═══ Reading text

You might consider a trickle-charge unit for your battery. I believe some are available that plug into the cigarette-lighter socket, connecting the car to a standard electrical socket in your garage. Taking this precaution when you park will keep your battery at full charge while the vehicle is idle.
This seems like the best solution to your dead-battery problem, other than driving much more, which you obviously don’t want or need to do.
Dear Bob: I have clear driving lights on my car, and am trying to find a spray paint that is yellow or amber. I can’t find colored lenses to fit the lights.
Years ago there was something one could spray and turn the lights amber. It was high-temperature paint of some kind. Is it still being made?
Thanks,
— R.W., Collinsville, Ill.
A: I’m not familiar with it, but perhaps my readers have an insight into where you might purchase such paint. Anyone have anything to offer?
AMERICAN DRIVERS FIGHT BACK
Here’s a tip that will help you get better gas mileage and save money while fighting terrorism and cutting our nation’s dependence on Mideastern oil:
You can’t know if you’re becoming a more fuel-efficient driver until you know how to figure your gas mileage properly.
Begin by jotting down the odometer reading each time you fill the gas tank. Better yet, if you have a trip odometer, simply reset it to zero each time.

══════

(Exercise goal) Repeat word for word the part of the car advice column that opens with the words "This seems like" and closes with "anything to offer?".

═══ Data segment

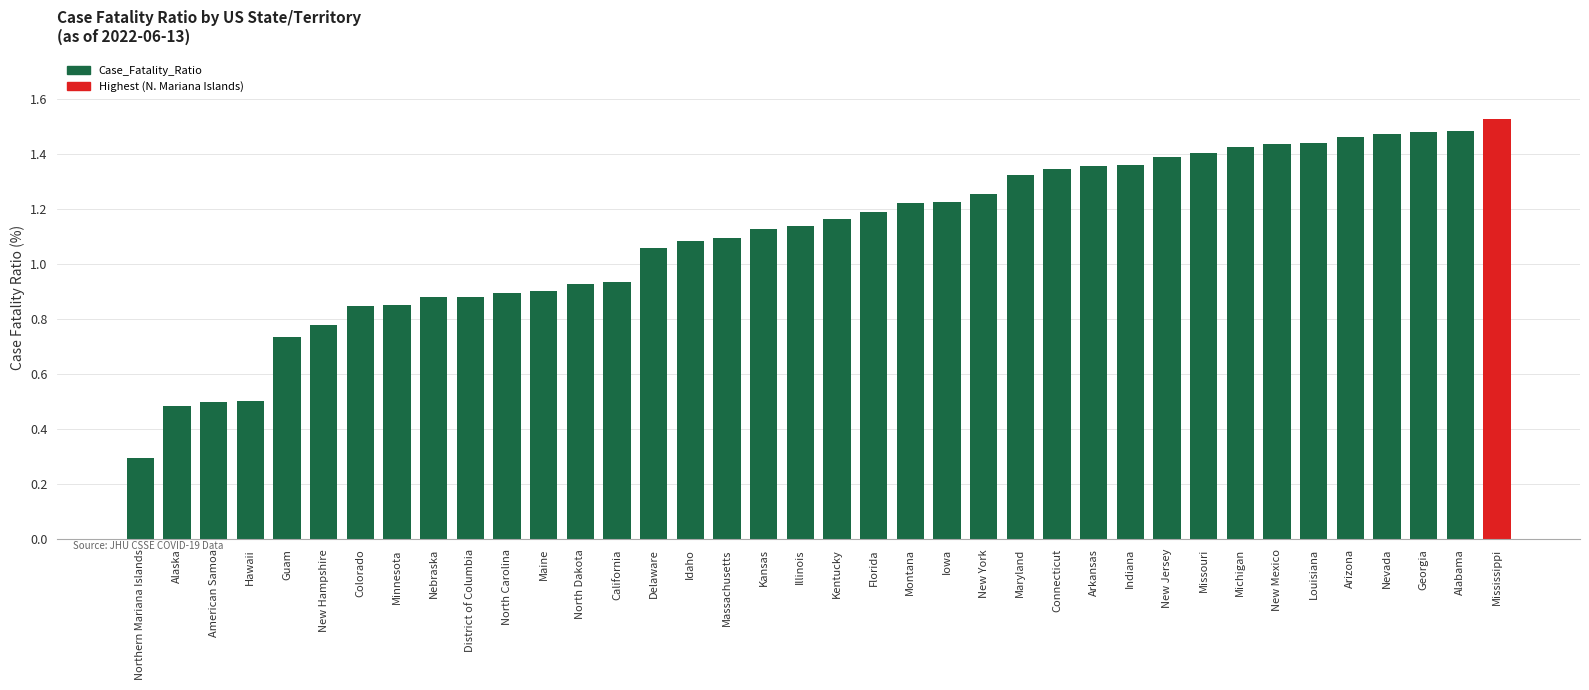

At which label is the value closest to 0?

Northern Mariana Islands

══════

(Answer to this task)
This seems like the best solution to your dead-battery problem, other than driving much more, which you obviously don’t want or need to do.
Dear Bob: I have clear driving lights on my car, and am trying to find a spray paint that is yellow or amber. I can’t find colored lenses to fit the lights.
Years ago there was something one could spray and turn the lights amber. It was high-temperature paint of some kind. Is it still being made?
Thanks,
— R.W., Collinsville, Ill.
A: I’m not familiar with it, but perhaps my readers have an insight into where you might purchase such paint. Anyone have anything to offer?